As to the lemon, don't be alarmed by the quantities. I often invert the classic acid:oil ratio, opting for 3 times as much acid as oil. Not because I'm fat-shy (um, hardly), but because I'm tart-friendly. I have a ferocious sour tooth, as well as an abiding fondness for produce flattered by citrus. And as it happens, lemon loves celery and apple pear. Somehow, lemon makes celery sparkle, and turns up apple-pear's ordinarily mild-mannered personality. In return, they somehow nudge the lemon toward sweet, like sugar's been added, like a miracle berry. I don't undestand it. I can't explain it. I am only the messenger, here to tell you, toss these stalwarts together and the whole gang stands taller, prouder, livelier, perkier, than five minutes earlier. As do I, eyes tilted toward spring.

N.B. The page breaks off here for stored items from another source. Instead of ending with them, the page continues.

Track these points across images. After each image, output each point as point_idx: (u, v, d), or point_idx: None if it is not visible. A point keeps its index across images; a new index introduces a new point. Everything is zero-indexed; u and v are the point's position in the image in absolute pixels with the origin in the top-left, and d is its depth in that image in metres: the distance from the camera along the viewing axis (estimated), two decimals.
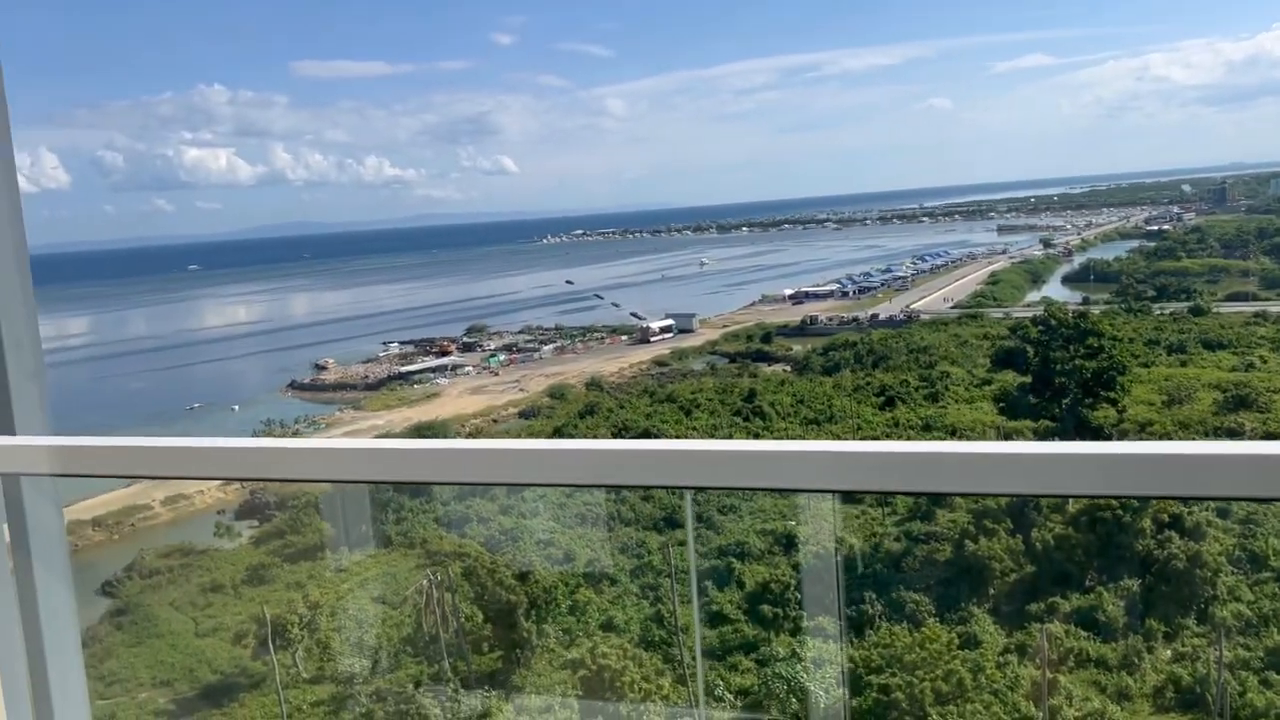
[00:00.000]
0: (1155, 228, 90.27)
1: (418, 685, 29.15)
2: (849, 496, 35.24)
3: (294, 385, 65.80)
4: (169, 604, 35.38)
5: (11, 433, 2.50)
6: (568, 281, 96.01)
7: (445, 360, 66.61)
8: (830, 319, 70.27)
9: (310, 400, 62.65)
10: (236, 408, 60.54)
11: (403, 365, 66.38)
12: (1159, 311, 61.05)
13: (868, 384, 51.33)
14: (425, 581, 32.31)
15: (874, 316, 69.42)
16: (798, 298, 78.11)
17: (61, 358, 72.72)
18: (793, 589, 32.13)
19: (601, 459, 1.88)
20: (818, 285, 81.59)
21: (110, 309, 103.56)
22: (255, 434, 50.93)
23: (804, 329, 68.53)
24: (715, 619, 32.48)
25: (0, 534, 2.51)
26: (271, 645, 30.60)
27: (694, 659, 30.62)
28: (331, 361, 68.66)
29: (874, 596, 31.20)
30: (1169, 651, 28.38)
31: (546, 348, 69.09)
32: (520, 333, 73.72)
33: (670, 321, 71.56)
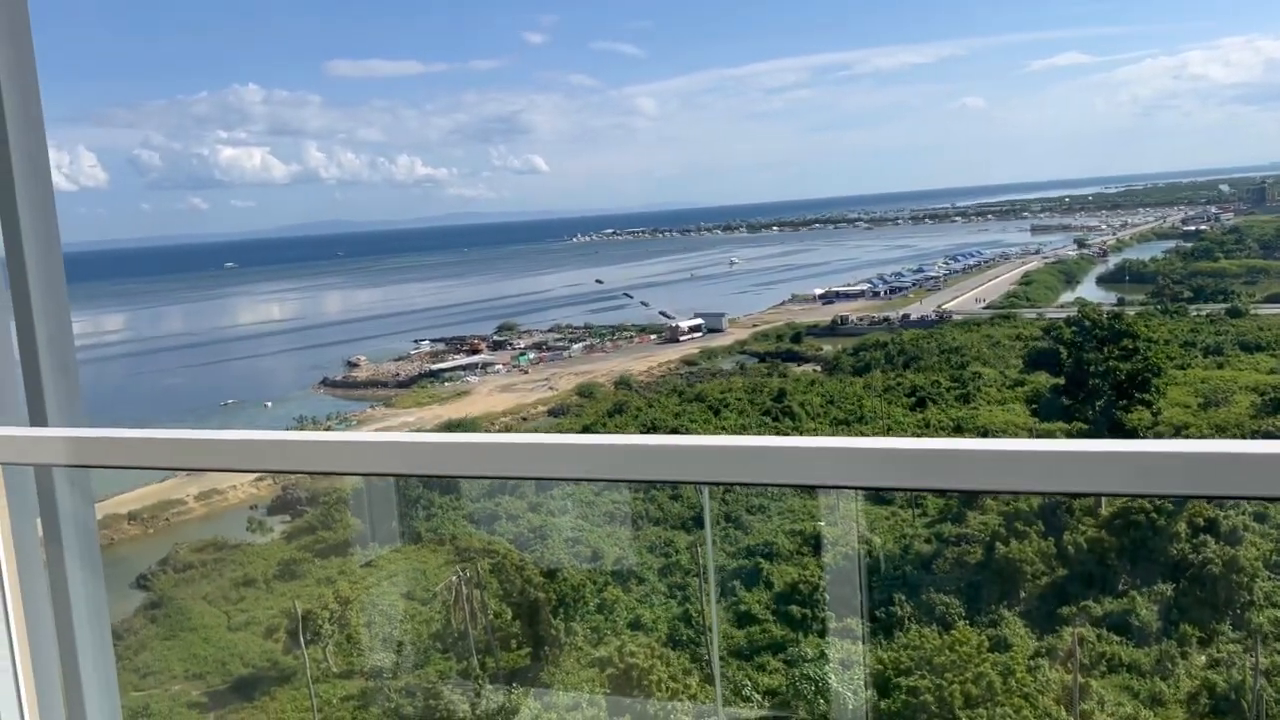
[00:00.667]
0: (1192, 228, 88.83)
1: (445, 681, 29.34)
2: (879, 497, 35.05)
3: (326, 382, 66.35)
4: (202, 598, 35.81)
5: (44, 425, 2.53)
6: (597, 280, 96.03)
7: (476, 358, 66.91)
8: (861, 319, 69.84)
9: (342, 397, 63.15)
10: (269, 404, 61.14)
11: (434, 363, 66.75)
12: (1195, 313, 60.13)
13: (899, 384, 50.99)
14: (454, 578, 32.50)
15: (905, 317, 68.92)
16: (828, 297, 77.67)
17: (98, 354, 73.77)
18: (821, 590, 32.01)
19: (627, 454, 1.88)
20: (848, 285, 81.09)
21: (147, 305, 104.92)
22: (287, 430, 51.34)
23: (834, 329, 68.16)
24: (743, 619, 32.43)
25: (33, 526, 2.55)
26: (302, 639, 30.90)
27: (721, 658, 30.58)
28: (363, 359, 69.18)
29: (903, 598, 31.01)
30: (1203, 657, 27.98)
31: (576, 346, 69.21)
32: (550, 331, 73.88)
33: (699, 321, 71.43)
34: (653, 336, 71.05)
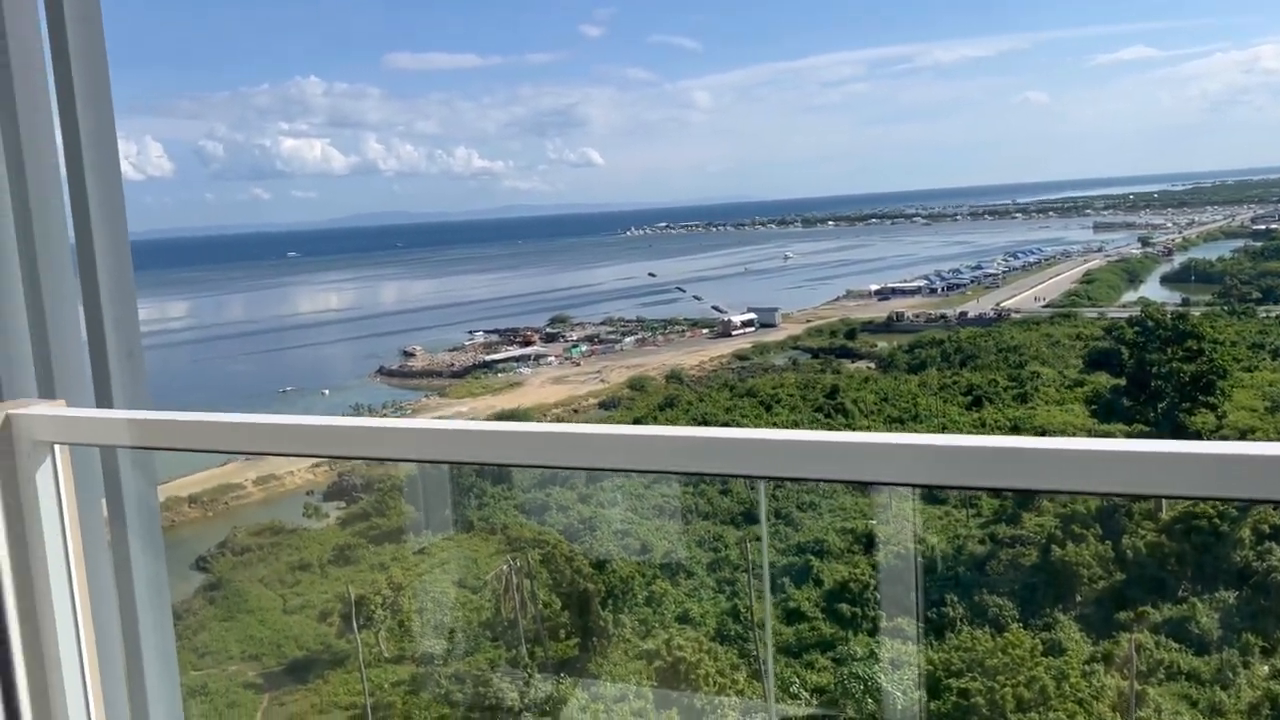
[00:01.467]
0: (1262, 227, 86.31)
1: (495, 669, 29.63)
2: (932, 497, 34.64)
3: (382, 371, 67.24)
4: (259, 581, 36.53)
5: (110, 407, 2.60)
6: (650, 274, 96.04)
7: (528, 350, 67.35)
8: (917, 316, 69.05)
9: (398, 386, 63.97)
10: (327, 392, 62.15)
11: (487, 354, 67.31)
12: (1264, 314, 58.47)
13: (955, 383, 50.33)
14: (505, 567, 32.78)
15: (963, 314, 68.00)
16: (884, 293, 76.90)
17: (162, 340, 75.55)
18: (872, 589, 31.73)
19: (680, 446, 1.88)
20: (905, 281, 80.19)
21: (210, 293, 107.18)
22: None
23: (890, 325, 67.48)
24: (792, 616, 32.29)
25: (98, 506, 2.61)
26: (355, 624, 31.40)
27: (768, 654, 30.48)
28: (419, 349, 69.98)
29: (955, 599, 30.63)
30: (1266, 667, 27.24)
31: (628, 339, 69.33)
32: (602, 324, 74.09)
33: (752, 315, 71.11)
34: (705, 331, 70.92)
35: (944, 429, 45.03)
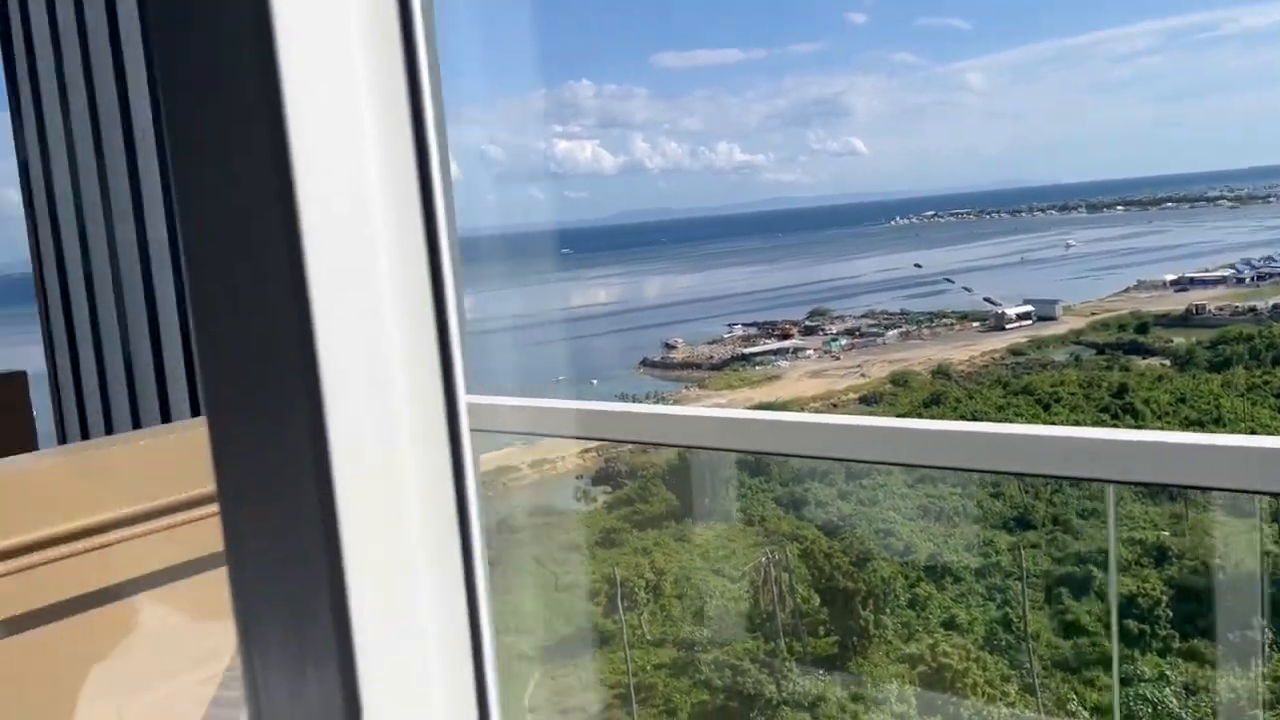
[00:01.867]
0: None
1: (753, 659, 29.90)
2: (1237, 509, 31.46)
3: (645, 363, 69.22)
4: (533, 558, 38.78)
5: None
6: (916, 265, 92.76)
7: (786, 343, 67.03)
8: (1221, 308, 62.56)
9: (660, 378, 65.67)
10: (595, 382, 64.88)
11: (745, 347, 67.64)
12: None
13: (1266, 383, 45.20)
14: (763, 559, 32.95)
15: (1276, 307, 61.04)
16: (1181, 284, 70.18)
17: None
18: (1164, 605, 29.23)
19: (956, 441, 1.84)
20: (1206, 270, 72.77)
21: (491, 289, 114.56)
22: None
23: (1188, 319, 61.59)
24: (1070, 629, 30.34)
25: None
26: (620, 605, 32.68)
27: (1043, 668, 28.86)
28: (680, 341, 71.48)
29: (1264, 623, 27.66)
30: None
31: (890, 333, 67.37)
32: (863, 317, 72.40)
33: (1029, 308, 67.09)
34: (975, 324, 67.62)
35: (1252, 434, 40.64)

P.S. Turn your eyes to the horizon, also. This one's not much of a looker. But boy, it's an eater.
P.S.S. Did I mention I've more salads waiting in the wings? And I'll just keep belting them out, when I feel like it. I'm shameless that way. Forewarned, forearmed, FYI.
Celery, Asian Pear + Romaine Salad with Hazlenuts + Lemon
Serves 2 hungry souls, on the cusp of spring
(or 4 reasonable sorts, as a side)
This salad would be more beautiful if everything were bigger, the pear slices larger. But I like the bite-a-bility of it, and find the celery and Asian pear benefit from a sliver-thin slice. Even with this fussing, which you can take or leave, it is, at most, a five-minute affair.
6 plump, long stalks of celery, sliced 1/4" thin
1 Asian pear, sliced 1/8" thick, then cut into thirds
1 heart of romaine (pale interior leaves), sliced 1/3"
1 cup sweet, fresh hazlenuts, toasted 10 minutes in a 350° oven, roughly chopped
3-4 tablespoons fresh lemon juice, from 1-2 large, plump lemons
1-2 tablespoons olive oil
1/2 teaspoon kosher salt, plus more to taste
several grinds black pepper
Place sliced celery, Asian pear, romaine and hazlenuts in a wide bowl. In a jam jar, squeeze lemon, then add salt and swirl to dissolve. Add olive oil, cover, and shake well to combine. Pour over veg, and toss well to coat. Add pepper, taste for salt, adjust as needed, and dig in.